WORK INSTRUCTIONS => Starting at the line where "-80,8 +80,8 @@" occurs, reproduce each line through the end of the entries below exactly. Omit every picture.

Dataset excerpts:
┄┄┄┄┄┄┄┄┄┄┄┄┄┄┄┄┄┄┄┄
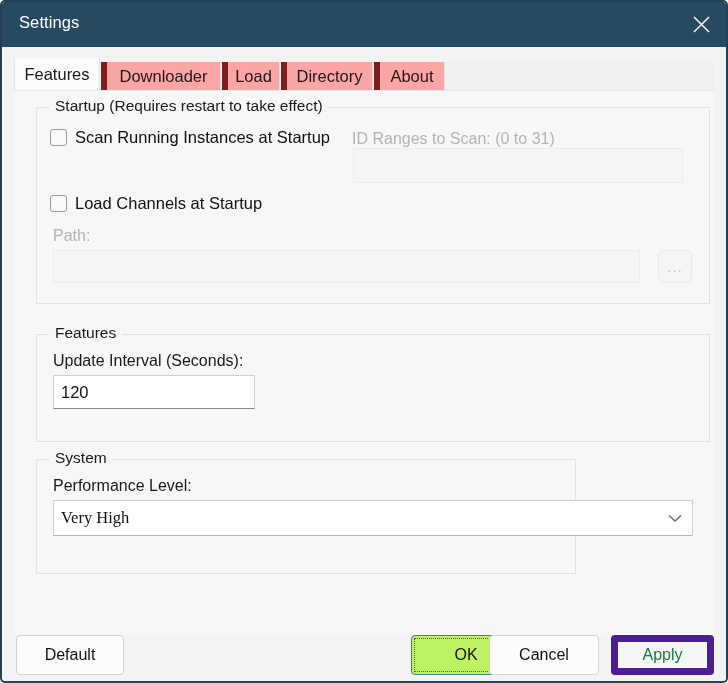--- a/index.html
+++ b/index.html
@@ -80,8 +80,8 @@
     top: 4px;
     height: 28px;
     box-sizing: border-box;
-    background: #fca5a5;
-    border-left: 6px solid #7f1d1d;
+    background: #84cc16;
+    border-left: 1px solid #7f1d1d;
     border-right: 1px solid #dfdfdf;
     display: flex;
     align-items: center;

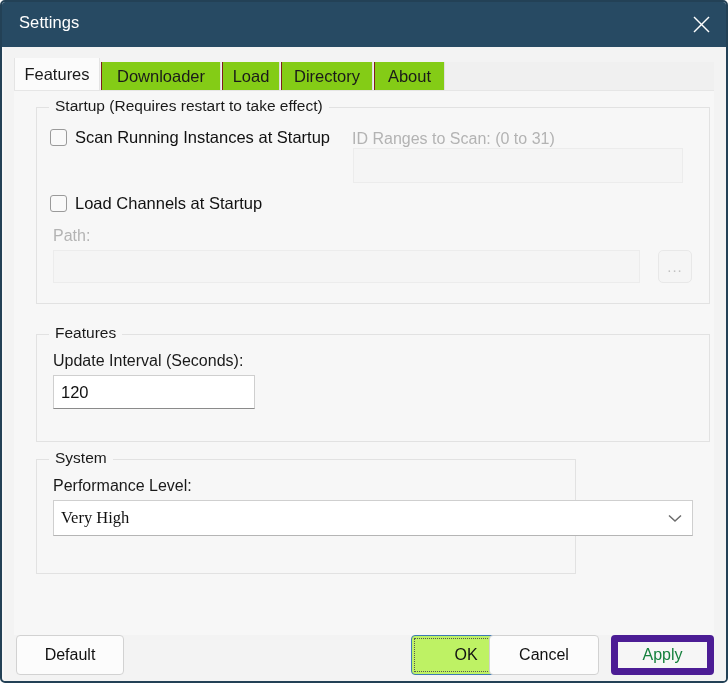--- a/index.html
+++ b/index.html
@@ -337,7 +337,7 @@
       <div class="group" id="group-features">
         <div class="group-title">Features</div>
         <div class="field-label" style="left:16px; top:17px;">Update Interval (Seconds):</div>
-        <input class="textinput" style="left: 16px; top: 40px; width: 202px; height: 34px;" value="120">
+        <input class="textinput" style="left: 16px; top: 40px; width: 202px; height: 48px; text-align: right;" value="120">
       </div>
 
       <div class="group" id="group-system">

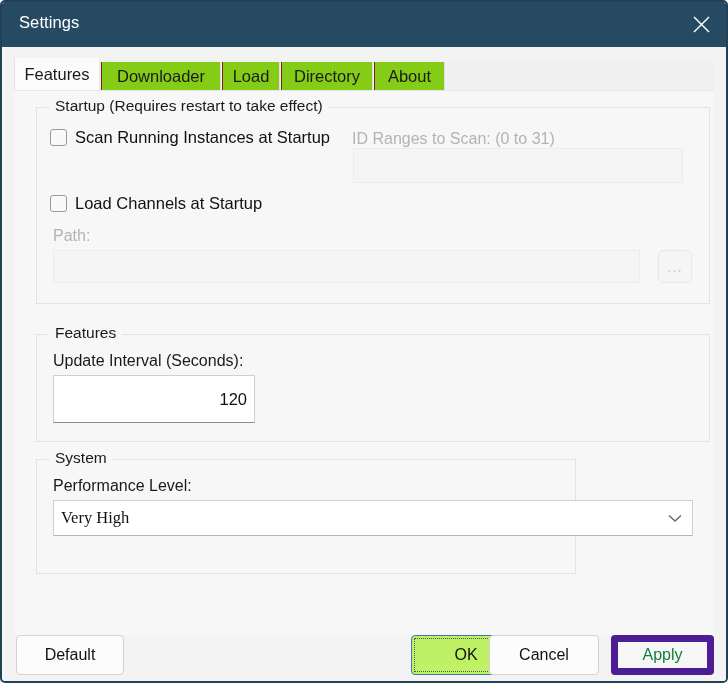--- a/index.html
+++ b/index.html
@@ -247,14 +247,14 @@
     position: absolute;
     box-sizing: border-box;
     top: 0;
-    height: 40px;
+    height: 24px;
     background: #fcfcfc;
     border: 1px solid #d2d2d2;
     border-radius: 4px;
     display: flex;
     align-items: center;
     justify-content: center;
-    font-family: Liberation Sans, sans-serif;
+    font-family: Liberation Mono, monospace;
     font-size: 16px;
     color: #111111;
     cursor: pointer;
┄┄┄┄┄┄┄┄┄┄┄┄┄┄┄┄┄┄┄┄
SOLUTION FOR THIS EXERCISE =>
@@ -80,8 +80,8 @@
     top: 4px;
     height: 28px;
     box-sizing: border-box;
-    background: #fca5a5;
-    border-left: 6px solid #7f1d1d;
+    background: #84cc16;
+    border-left: 1px solid #7f1d1d;
     border-right: 1px solid #dfdfdf;
     display: flex;
     align-items: center;

--- a/index.html
+++ b/index.html
@@ -337,7 +337,7 @@
       <div class="group" id="group-features">
         <div class="group-title">Features</div>
         <div class="field-label" style="left:16px; top:17px;">Update Interval (Seconds):</div>
-        <input class="textinput" style="left: 16px; top: 40px; width: 202px; height: 34px;" value="120">
+        <input class="textinput" style="left: 16px; top: 40px; width: 202px; height: 48px; text-align: right;" value="120">
       </div>
 
       <div class="group" id="group-system">

--- a/index.html
+++ b/index.html
@@ -247,14 +247,14 @@
     position: absolute;
     box-sizing: border-box;
     top: 0;
-    height: 40px;
+    height: 24px;
     background: #fcfcfc;
     border: 1px solid #d2d2d2;
     border-radius: 4px;
     display: flex;
     align-items: center;
     justify-content: center;
-    font-family: Liberation Sans, sans-serif;
+    font-family: Liberation Mono, monospace;
     font-size: 16px;
     color: #111111;
     cursor: pointer;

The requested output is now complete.